First grade word detectives have been studying words with CVCe patterns for the last few weeks. Using “just right” books as a resource, children have collected words that prove the theory that a silent “e” at the end of a word can make the vowel say its name. During the investigation, many children wondered, “What happens if the vowel being manipulated by a silent “e” is, itself, an “e”? Teachers rallied their first grade detectives to try and figure out how these words are spelled, if not with a silent “e.” We introduced the concept of vowel teams ee and ea and a whole new investigation was underway!
As a part of the second social studies unit about the MKA community, first graders practiced their mapping skills by working together to create a map of the whole Primary School! They began the mapping process by asking: why is it important to know about the physical space of a community? They came up with ideas such as, “make sure everyone has space they need to learn” and “make sure that there are rules for the space to keep everyone safe.” Each class was in charge of mapping a floor of the school. They used iPads to take pictures of the school, drew sketches, and took notes on the classrooms, hallways, closets, and office spaces. Each class is turning their notes into one large map of the floor. All classes will combine their maps to create a map of the whole primary school! We will be circling back to the idea of what different communities need as we study the Middle School and Upper School campuses, along with the Montclair town.
In math this week, first graders created drawings to solve math problems.They learned that the first step in problem-solving is to identify what one knows and what one needs to find out. They learned that math drawings are different than art drawings. In art, observation and attention to detail are critical skills. When working on math drawings, detail is not of utmost importance. Rather, an accurate representation of the numbers involved is paramount. First graders then independently created drawings and a number model to solve an open-ended problem. Students then critiqued sample solutions to the problem. These samples emphasized the idea that the drawings must be accurate representations of the numbers in the problems.
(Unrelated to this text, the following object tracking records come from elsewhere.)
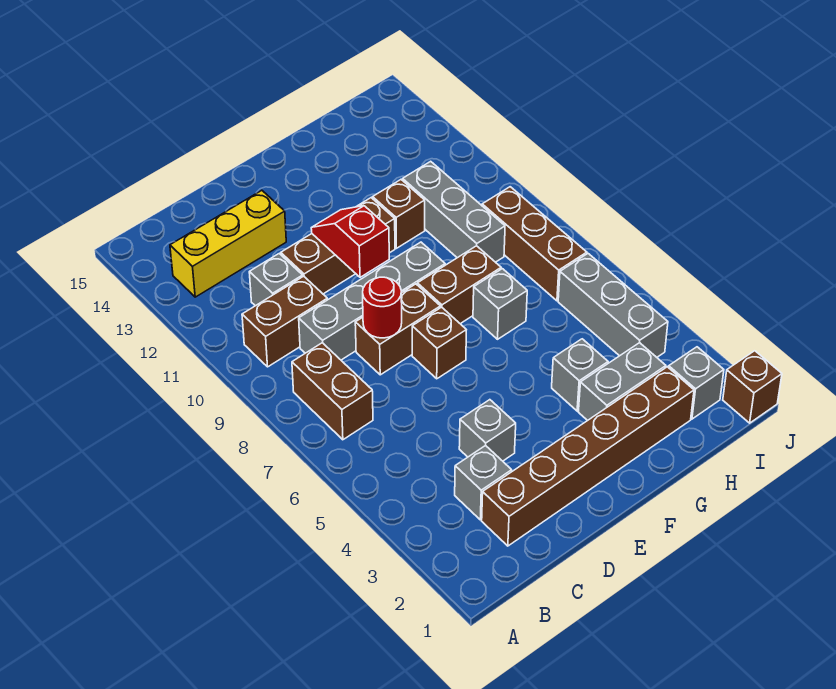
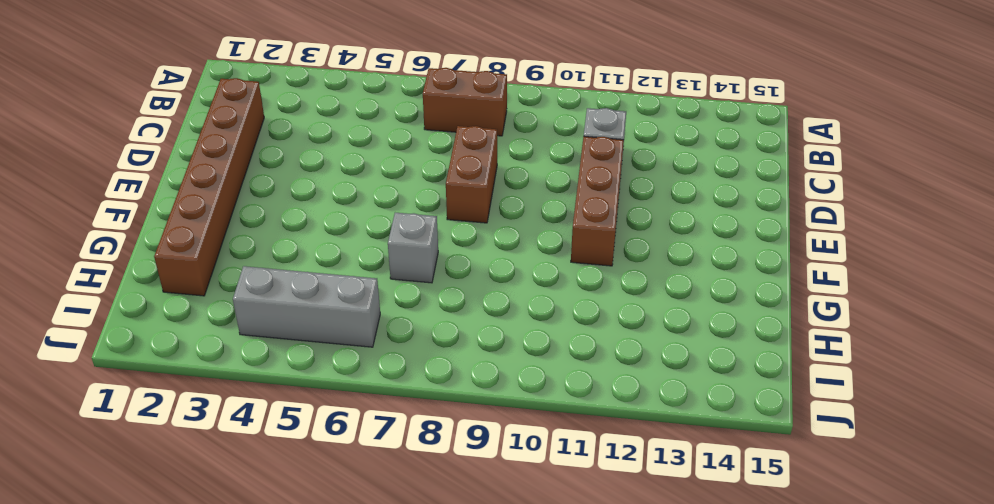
none -> brown brick B10:C10 level 1
none -> yellow brick B13:D13 level 1
none -> grey brick C3 level 1

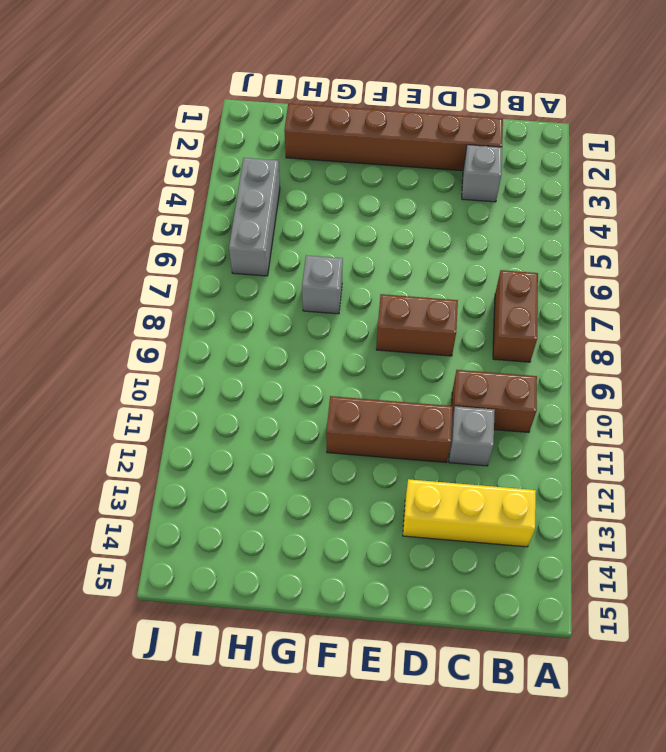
none -> grey brick C9:F9 level 1
none -> grey brick D4 level 1
none -> brown brick E7 level 1

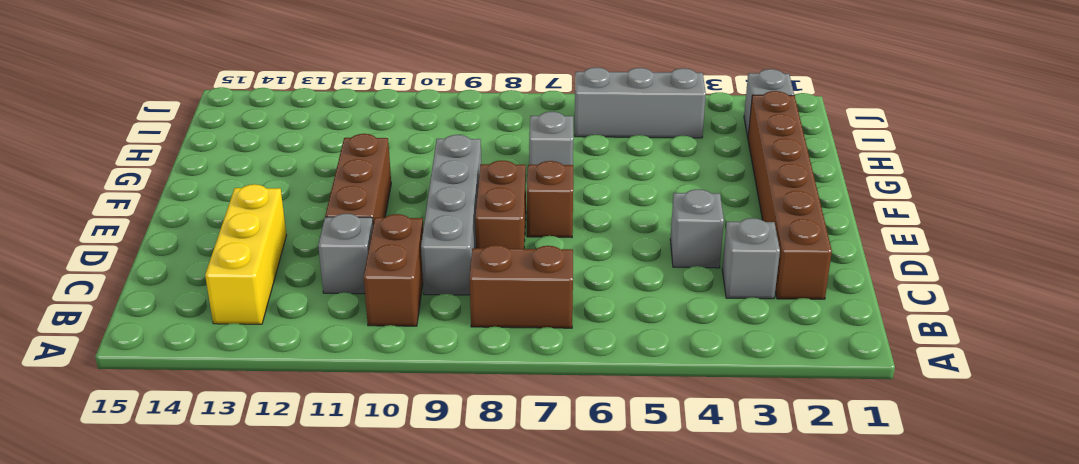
none -> brown brick F8:G8 level 1
none -> grey brick G3:H3 level 1
none -> grey brick G4 level 1

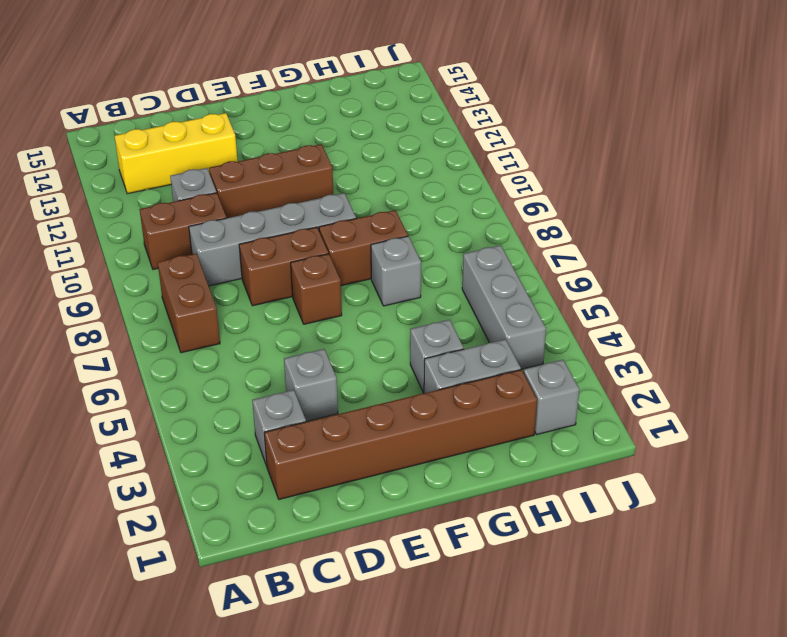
none -> brown brick G11 level 1
none -> grey brick H9:H11 level 1
none -> brown brick I7:I9 level 1

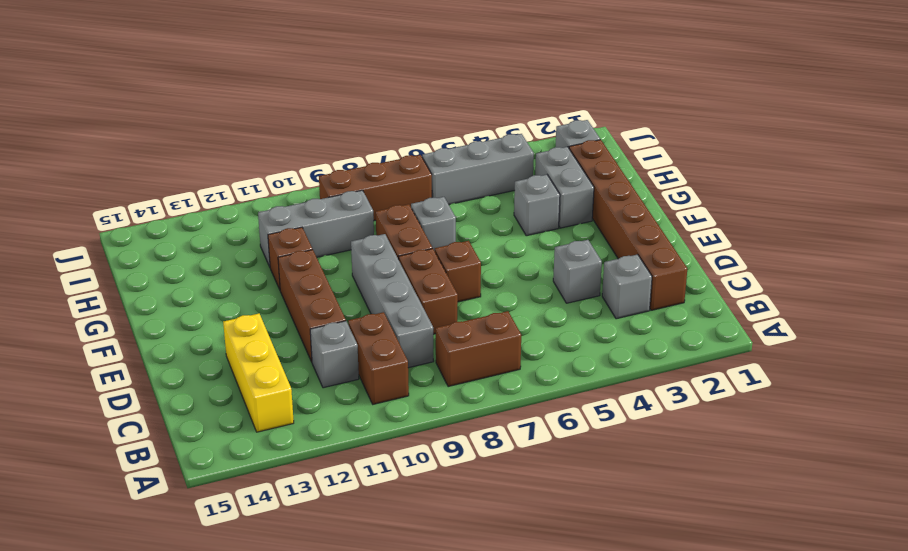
none -> brown brick J1 level 1
none -> red round brick D8 level 2
none -> red slope E10:E11 level 2 top 10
First graders have been fancying up one of their small moment stories by editing and revising. They began by learning how to use the tools around them like the word wall, alphabet chart, and blends chart. They also learned how to use a checklist to check for things like spaces between their words, periods at the end of a sentence, and capital letters to begin a new sentence. First graders looked in their stories to make sure they completed each item on the checklist. They also added details to their illustrations and, finally, made a cover page! They studied the cover pages of other beloved authors like Peter Reynolds, Leo Lionni, and Mac Barnett to see what makes a cover page “good.” They learned that it should grab attention and also give the reader a sneak peak about the book. We cannot wait for you to see the published products soon!